What the task requires
Extract every line of text from the listing below, copying each one word for word and keeping the original order.

--- START ---

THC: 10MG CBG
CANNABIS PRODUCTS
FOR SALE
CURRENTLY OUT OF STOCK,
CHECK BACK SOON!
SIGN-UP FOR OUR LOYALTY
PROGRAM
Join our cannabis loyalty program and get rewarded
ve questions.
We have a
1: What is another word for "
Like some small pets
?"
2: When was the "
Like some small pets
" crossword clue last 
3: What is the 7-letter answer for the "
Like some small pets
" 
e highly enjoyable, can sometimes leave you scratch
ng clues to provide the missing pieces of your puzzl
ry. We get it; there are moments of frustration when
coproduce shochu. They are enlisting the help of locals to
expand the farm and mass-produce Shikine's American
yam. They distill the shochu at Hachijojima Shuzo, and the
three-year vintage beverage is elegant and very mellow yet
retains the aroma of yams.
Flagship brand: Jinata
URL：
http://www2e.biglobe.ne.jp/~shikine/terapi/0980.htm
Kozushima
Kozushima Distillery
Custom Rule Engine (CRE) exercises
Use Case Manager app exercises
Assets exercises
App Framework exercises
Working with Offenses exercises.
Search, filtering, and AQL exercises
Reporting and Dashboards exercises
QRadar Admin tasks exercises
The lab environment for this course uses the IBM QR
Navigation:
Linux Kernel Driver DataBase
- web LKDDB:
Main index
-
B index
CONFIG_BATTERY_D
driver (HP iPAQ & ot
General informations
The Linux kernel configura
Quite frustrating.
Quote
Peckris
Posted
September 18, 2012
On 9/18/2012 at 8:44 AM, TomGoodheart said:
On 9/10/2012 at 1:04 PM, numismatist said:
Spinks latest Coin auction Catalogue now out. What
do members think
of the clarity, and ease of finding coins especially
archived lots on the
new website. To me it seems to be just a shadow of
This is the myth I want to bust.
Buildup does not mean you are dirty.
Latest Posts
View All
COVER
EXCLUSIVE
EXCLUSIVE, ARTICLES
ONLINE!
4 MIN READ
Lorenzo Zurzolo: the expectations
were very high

--- END ---

Worked solution
THC: 10MG CBG
CANNABIS PRODUCTS
FOR SALE
CURRENTLY OUT OF STOCK,
CHECK BACK SOON!
SIGN-UP FOR OUR LOYALTY
PROGRAM
Join our cannabis loyalty program and get rewarded
ve questions.
We have a
1: What is another word for "
Like some small pets
?"
2: When was the "
Like some small pets
" crossword clue last 
3: What is the 7-letter answer for the "
Like some small pets
" 
e highly enjoyable, can sometimes leave you scratch
ng clues to provide the missing pieces of your puzzl
ry. We get it; there are moments of frustration when
coproduce shochu. They are enlisting the help of locals to
expand the farm and mass-produce Shikine's American
yam. They distill the shochu at Hachijojima Shuzo, and the
three-year vintage beverage is elegant and very mellow yet
retains the aroma of yams.
Flagship brand: Jinata
URL：
http://www2e.biglobe.ne.jp/~shikine/terapi/0980.htm
Kozushima
Kozushima Distillery
Custom Rule Engine (CRE) exercises
Use Case Manager app exercises
Assets exercises
App Framework exercises
Working with Offenses exercises.
Search, filtering, and AQL exercises
Reporting and Dashboards exercises
QRadar Admin tasks exercises
The lab environment for this course uses the IBM QR
Navigation:
Linux Kernel Driver DataBase
- web LKDDB:
Main index
-
B index
CONFIG_BATTERY_D
driver (HP iPAQ & ot
General informations
The Linux kernel configura
Quite frustrating.
Quote
Peckris
Posted
September 18, 2012
On 9/18/2012 at 8:44 AM, TomGoodheart said:
On 9/10/2012 at 1:04 PM, numismatist said:
Spinks latest Coin auction Catalogue now out. What
do members think
of the clarity, and ease of finding coins especially
archived lots on the
new website. To me it seems to be just a shadow of
This is the myth I want to bust.
Buildup does not mean you are dirty.
Latest Posts
View All
COVER
EXCLUSIVE
EXCLUSIVE, ARTICLES
ONLINE!
4 MIN READ
Lorenzo Zurzolo: the expectations
were very high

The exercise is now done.